Lacunes dans la lutte contre le crime organisé
Des experts réunis à Genève estiment que la lutte contre le terrorisme se fait souvent au détriment de celle qui doit être menée contre le crime organisé.
L’utilisation des organisations criminelles brouille les cartes, lorsqu’il s’agit de durcir la loi.
La conférence de deux jours consacrée au crime organisée débute jeudi. Elle réunit 17 experts, notamment des représentants d’Europol et de la commission parlementaire italienne anti-mafia.
Les organisateurs sont l’Observatoire du crime organisé (OCO) – une organisation basée à Genève – et Academy & Finance, une société suisse créée en mars 2000 et spécialisée dans l’organisation de conférences dans le domaine de la gestion de patrimoine et de la criminalité financière.

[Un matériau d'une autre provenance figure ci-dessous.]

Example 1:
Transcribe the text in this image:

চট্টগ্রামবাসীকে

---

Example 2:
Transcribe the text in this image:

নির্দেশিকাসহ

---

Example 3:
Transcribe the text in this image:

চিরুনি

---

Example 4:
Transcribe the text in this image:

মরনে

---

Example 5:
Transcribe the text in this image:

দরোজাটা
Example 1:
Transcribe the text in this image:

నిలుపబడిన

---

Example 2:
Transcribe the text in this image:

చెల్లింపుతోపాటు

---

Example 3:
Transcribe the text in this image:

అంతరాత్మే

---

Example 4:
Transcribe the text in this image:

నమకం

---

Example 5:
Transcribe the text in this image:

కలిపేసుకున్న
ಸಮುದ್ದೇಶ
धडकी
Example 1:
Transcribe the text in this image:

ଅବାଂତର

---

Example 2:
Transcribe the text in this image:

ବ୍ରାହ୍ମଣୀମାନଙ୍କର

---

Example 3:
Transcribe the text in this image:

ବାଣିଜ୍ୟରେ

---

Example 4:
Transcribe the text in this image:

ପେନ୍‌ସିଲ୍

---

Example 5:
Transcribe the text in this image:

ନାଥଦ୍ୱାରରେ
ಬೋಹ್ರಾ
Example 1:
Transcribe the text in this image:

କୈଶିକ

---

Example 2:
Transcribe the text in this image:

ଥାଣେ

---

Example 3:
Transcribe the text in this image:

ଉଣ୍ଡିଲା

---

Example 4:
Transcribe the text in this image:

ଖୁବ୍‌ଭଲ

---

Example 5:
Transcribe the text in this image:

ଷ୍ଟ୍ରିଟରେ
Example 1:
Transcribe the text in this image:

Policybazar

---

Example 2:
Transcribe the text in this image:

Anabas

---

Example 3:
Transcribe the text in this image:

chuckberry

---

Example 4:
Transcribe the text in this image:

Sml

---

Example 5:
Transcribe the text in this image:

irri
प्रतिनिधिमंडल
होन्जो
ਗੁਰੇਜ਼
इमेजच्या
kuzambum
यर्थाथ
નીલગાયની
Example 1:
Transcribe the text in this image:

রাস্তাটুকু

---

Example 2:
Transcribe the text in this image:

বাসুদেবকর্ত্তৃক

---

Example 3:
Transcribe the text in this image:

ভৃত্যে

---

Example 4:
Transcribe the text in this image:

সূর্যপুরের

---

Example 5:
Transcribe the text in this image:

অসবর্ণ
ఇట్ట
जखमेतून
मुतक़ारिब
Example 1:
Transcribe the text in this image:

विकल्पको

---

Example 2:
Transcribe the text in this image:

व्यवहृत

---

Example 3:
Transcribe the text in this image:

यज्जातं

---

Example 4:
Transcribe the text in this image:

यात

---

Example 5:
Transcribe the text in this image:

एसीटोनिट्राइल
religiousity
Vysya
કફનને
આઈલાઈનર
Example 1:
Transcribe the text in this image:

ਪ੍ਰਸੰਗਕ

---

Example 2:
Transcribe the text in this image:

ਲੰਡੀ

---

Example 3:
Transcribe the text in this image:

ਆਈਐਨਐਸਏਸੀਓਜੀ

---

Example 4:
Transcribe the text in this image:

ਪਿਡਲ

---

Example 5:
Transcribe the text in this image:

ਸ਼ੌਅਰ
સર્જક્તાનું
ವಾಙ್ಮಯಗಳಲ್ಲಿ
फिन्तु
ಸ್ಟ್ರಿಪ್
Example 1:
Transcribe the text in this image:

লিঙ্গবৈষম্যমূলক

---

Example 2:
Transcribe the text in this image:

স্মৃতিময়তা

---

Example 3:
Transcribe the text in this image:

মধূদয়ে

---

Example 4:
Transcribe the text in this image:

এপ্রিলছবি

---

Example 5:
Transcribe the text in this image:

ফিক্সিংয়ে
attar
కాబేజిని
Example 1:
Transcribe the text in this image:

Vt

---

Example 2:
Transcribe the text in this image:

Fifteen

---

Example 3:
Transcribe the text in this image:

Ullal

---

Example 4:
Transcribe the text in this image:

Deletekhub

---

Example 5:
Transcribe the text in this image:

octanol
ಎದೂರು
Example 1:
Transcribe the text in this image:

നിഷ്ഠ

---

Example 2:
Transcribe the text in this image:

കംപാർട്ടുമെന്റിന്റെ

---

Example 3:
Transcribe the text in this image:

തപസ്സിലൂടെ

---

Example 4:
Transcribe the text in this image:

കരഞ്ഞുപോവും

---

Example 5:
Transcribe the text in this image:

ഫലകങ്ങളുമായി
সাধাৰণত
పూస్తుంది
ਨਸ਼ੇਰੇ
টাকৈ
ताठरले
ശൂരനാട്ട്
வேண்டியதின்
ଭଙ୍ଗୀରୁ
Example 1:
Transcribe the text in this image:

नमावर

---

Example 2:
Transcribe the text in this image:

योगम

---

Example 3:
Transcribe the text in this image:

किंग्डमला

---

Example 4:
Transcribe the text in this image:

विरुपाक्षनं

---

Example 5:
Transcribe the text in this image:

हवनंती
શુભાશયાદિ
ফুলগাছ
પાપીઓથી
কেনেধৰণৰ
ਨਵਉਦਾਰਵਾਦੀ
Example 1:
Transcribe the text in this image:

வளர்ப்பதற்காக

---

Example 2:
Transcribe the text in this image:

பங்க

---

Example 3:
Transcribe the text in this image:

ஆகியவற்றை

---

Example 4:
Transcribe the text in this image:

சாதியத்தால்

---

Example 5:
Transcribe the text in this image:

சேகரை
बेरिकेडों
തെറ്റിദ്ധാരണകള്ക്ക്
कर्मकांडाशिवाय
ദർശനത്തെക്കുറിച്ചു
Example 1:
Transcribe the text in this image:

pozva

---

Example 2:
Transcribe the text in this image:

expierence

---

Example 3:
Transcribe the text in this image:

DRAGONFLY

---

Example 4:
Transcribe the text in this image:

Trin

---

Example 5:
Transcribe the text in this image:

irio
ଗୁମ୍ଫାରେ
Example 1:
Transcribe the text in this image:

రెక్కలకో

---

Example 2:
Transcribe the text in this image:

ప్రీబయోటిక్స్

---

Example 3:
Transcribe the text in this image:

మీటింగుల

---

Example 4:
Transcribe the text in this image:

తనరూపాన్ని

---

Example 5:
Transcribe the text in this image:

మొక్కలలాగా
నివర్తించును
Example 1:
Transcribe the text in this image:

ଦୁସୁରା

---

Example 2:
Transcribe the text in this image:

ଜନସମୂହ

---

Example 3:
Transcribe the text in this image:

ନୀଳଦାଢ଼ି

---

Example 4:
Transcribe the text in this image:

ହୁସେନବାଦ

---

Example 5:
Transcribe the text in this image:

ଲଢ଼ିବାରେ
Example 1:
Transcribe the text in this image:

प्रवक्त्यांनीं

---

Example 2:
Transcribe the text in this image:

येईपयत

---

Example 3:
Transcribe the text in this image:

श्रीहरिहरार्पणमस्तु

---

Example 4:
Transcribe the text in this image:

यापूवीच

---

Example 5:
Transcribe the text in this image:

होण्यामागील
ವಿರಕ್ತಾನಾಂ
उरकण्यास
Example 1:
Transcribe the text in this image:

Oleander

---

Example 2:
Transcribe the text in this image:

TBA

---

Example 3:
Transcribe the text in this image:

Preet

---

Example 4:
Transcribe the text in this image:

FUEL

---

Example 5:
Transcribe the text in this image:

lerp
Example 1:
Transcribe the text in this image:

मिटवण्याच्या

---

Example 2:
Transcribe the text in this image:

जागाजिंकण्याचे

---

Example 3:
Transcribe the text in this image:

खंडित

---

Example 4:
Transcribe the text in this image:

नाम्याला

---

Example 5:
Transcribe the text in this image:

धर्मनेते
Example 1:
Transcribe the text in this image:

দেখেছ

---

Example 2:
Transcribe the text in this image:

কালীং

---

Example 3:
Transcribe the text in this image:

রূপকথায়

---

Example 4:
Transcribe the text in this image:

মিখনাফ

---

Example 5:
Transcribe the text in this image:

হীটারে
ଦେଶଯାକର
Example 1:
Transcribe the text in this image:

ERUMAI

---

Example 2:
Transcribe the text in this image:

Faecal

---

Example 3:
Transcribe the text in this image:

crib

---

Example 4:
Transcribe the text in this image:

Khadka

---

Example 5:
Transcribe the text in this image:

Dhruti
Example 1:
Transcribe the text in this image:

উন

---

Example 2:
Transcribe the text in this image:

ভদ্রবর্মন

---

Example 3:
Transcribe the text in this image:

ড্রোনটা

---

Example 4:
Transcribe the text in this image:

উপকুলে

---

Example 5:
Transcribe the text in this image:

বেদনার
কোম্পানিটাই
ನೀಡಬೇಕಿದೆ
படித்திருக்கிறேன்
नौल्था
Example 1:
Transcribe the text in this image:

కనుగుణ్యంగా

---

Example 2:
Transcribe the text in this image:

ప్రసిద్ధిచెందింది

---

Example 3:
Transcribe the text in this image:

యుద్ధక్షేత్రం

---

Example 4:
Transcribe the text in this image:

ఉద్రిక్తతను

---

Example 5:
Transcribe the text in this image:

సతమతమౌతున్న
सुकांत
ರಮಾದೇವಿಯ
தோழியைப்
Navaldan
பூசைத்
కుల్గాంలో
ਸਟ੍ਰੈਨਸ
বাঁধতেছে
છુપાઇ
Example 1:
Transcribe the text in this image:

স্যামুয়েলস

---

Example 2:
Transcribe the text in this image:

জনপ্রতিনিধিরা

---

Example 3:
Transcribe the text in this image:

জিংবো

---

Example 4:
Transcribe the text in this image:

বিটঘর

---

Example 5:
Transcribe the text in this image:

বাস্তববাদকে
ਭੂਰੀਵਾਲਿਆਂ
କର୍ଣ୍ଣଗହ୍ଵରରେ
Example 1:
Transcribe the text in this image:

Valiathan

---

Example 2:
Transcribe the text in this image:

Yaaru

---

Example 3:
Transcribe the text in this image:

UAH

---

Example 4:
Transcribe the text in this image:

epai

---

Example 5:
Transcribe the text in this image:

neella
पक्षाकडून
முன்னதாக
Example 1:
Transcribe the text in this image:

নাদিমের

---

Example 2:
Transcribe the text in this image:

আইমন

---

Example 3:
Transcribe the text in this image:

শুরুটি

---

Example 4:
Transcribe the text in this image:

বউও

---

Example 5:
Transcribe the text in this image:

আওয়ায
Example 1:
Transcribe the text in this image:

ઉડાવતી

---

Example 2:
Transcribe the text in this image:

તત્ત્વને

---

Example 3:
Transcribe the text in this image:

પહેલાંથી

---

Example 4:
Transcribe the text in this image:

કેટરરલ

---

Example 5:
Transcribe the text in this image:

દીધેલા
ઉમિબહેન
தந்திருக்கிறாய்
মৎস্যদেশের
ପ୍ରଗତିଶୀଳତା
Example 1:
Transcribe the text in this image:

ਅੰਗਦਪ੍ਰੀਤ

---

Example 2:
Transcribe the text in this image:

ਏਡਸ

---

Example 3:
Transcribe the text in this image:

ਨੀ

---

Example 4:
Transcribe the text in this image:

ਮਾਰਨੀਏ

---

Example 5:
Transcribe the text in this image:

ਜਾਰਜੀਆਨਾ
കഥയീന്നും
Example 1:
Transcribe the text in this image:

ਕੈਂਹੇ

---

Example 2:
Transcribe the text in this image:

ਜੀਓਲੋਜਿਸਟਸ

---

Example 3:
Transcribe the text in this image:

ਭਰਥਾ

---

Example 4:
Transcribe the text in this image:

Parmi les sujets abordés, citons la mafia calabraise, l’impact du crime organisé sur le monde des affaires ou encore les récents développements autour du financement du terrorisme international.
«La situation est devenue très complexe et compliquée pour ceux qui dirigent la lutte contre le crime organisé», déclare Nicolas Giannakopoulos, président de l’OCO.
«Hélas, poursuit-il, les progrès enregistrés durant les années 90 ont été perdus. On met moins l’accent sur le moyen de traduire les criminels devant la justice. On se préoccupe davantage de savoir comment utiliser ces groupes dans la lutte contre le terrorisme.»
Groupes criminels
Selon le président de l’OCO, l’insistance à combattre le terrorisme après le 11 septembre 2001 a permis aux groupes du crime organisé de se multiplier et de se décentraliser, et ceci en l’espace de peu de temps.
Pour Nicolas Giannakopoulos, des groupes traditionnels tels que les mafias d’Italie, de Colombie, du Mexique, de Russie, de Chine ou du Japon contrôlent encore les opérations. Mais il y a aussi désormais de plus en plus de groupes plus petits «qui font le sale boulot». Du coup, il devient difficile pour les autorités de savoir qui tire les ficelles.
Par ailleurs, les groupes criminels du Brésil, du Nigeria, de Sierra Leone, du Congo, de Taiwan, de Corée, du Vietnam et d’Inde sont devenus plus puissants.
«L’approche qu’ont actuellement les gouvernements par rapport au crime organisé n’est pas claire, déplore le président de l’OCO. Parfois ils ont besoin de ces groupes et parfois ils les combattent. Cela constitue une invitation à toutes sortes de mauvaises appréciations et d’arrangements douteux.»
Financement du terrorisme
Le financement du terrorisme est l’un des thèmes centraux de la conférence. Professeur de finance au Swiss Banking Institute de l’Université de Zurich, Mark Chesney reconnaît qu’il y a eu des progrès significatifs pour enrayer le financement des groupes armés. Ce qui est maintenant nécessaire, c’est de contrôler les marchés financiers.
Le professeur va présenter durant la conférence un document qui détaille ce qu’il nomme les opérations «inhabituelles» qui ont eu lieu à la Bourse de New York la veille des attentats du 11 septembre. Mark Chesney va utiliser ces découvertes pour démontrer que si bon nombre de nouvelles réglementations régissent le domaine bancaire, il y a encore un manque de transparence et de responsabilité en ce qui concerne les marchés financiers.
Le professeur croit donc qu’il est temps que les gouvernements agissent contre les réseaux secrets des groupes offshores. A cause d’eux, il est en effet difficile de suivre à la trace les criminels qui opèrent sur les marchés. «Ma conclusion est que nous devrions être beaucoup plus prudents», dit Mark Chesney.
swissinfo, Adam Beaumont, Genève
(Traduction de l’anglais: Olivier Pauchard)
– Le second Forum de Genève sur le crime organisé se déroule les 29 et 30 septembre. Les thèmes abordés incluent le terrorisme, la mafia, le trafic de drogue, le racket et l’impact du crime organisé sur le monde des affaires.
– Les experts craignent que les gouvernements aient perdu leur ligne directrice dans la lutte contre le crime organisée, car ils sont actuellement trop obnubilés par la lutte contre le terrorisme.